What you will do: Copy all lines containing the string "setlength" from the records below.
═══ Material for this exercise
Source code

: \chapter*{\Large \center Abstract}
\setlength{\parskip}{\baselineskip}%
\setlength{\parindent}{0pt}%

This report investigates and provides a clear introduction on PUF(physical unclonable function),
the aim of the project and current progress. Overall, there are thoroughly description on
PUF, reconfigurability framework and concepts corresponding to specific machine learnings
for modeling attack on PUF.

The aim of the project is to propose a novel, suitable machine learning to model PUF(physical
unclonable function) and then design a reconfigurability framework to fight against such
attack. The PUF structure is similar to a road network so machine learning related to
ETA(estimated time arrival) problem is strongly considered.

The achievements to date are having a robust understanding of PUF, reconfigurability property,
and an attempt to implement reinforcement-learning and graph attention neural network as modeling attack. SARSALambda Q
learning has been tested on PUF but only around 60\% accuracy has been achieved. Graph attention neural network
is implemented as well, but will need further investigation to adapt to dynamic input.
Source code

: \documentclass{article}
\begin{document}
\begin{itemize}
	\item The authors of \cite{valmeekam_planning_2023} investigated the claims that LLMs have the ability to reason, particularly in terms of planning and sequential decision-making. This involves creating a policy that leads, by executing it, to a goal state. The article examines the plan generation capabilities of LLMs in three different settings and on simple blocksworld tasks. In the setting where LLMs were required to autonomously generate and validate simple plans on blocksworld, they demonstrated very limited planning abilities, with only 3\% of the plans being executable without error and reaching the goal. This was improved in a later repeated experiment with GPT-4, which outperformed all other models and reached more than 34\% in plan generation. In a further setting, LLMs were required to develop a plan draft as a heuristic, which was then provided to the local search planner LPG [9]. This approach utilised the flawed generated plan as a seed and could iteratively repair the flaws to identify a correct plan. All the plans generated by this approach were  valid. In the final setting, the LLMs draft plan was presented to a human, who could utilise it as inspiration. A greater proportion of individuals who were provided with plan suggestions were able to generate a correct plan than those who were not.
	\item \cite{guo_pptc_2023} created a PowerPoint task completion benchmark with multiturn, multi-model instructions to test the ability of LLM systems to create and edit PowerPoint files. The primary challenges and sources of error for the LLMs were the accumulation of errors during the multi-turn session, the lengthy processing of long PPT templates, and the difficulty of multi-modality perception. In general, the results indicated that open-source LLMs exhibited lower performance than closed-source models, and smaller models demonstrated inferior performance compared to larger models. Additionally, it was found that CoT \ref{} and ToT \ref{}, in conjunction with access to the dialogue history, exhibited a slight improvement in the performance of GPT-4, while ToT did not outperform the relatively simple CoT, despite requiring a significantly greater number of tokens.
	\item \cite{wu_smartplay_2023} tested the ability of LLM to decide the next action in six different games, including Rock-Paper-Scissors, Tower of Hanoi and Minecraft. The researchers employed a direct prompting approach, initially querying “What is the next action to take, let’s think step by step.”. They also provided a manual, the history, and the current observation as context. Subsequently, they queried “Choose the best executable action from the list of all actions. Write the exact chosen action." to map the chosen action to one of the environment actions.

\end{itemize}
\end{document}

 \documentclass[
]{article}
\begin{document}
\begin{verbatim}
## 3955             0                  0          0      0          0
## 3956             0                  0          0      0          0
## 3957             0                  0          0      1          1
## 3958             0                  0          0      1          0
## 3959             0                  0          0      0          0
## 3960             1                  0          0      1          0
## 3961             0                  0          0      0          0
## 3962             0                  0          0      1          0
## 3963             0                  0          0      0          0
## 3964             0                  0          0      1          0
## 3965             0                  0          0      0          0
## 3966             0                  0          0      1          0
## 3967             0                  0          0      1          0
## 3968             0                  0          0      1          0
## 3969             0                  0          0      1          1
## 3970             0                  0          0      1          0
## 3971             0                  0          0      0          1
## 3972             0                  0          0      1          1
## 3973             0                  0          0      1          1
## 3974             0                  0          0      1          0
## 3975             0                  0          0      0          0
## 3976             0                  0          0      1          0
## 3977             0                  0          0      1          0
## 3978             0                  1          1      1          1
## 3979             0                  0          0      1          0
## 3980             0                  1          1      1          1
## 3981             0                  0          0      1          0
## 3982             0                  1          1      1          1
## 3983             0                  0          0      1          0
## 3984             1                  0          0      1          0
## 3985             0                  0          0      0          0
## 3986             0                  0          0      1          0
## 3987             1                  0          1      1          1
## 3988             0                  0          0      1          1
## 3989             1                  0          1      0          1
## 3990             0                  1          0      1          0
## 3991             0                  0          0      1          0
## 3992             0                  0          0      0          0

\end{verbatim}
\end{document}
══════
Your response:
\setlength{\parskip}{\baselineskip}%
\setlength{\parindent}{0pt}%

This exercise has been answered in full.